== Textblock ==
PHOCUS DC Blog

Die Nutzung von Anchoring und dem Kontrastprinzip im Verkauf

Die Nutzung von Anchoring und dem Kontrastprinzip im Verkauf

|

Gastbeitrag von Denny Neidhardt
Wie Du durch Anchoring und das Kontrastprinzip qualitativ bessere Abschlüsse bekommst.

In diesem Beitrag möchte ich Dir gerne aufzeigen, wie Dir Anchoring und das Kontrastprinzip dabei helfen können, qualitativ bessere Abschlüsse zu bekommen. Dafür werde ich exemplarische Beispiele anführen und diese theoretisch begründen. Um Dir die Wichtigkeit und Bedeutung dieses Prinzips aufzuzeigen, findest Du zunächst eine kleine Einführung in der Du siehst, weshalb auch ich erst lernen musste das Kontrastprinzip für mich richtig anzuwenden.

== Gespeicherte Daten ==

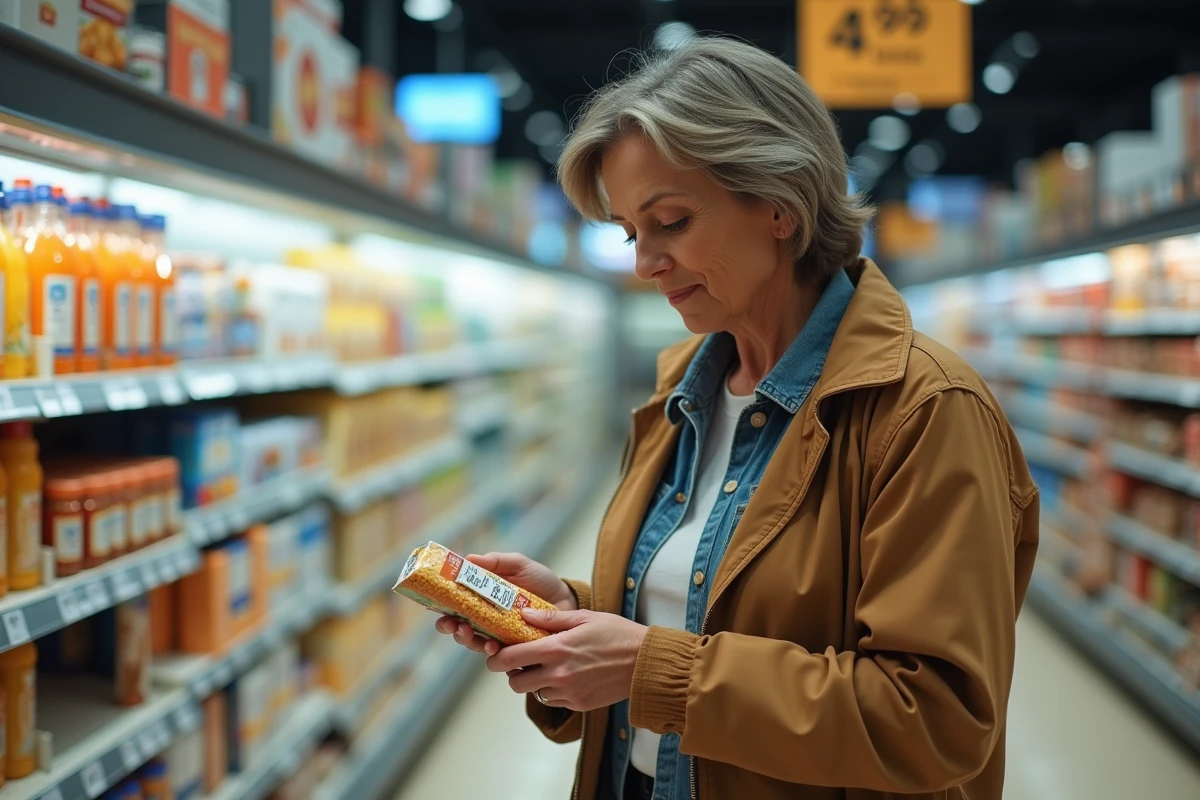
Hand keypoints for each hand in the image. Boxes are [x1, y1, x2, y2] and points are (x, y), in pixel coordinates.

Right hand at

== Ihre Aufgaben ==
(1) Übersetzen Sie bitte diesen Satz aus dem Textblock ins Englische: „Dafür werde ich exemplarische Beispiele anführen und diese theoretisch begründen.“
(2) Wobei können Anchoring und das Kontrastprinzip laut dem Textblock helfen?

== Lösungen zur Übung ==
(1) To that end, I will present illustrative examples and justify them theoretically.

(2) Dabei, qualitativ bessere Abschlüsse zu bekommen.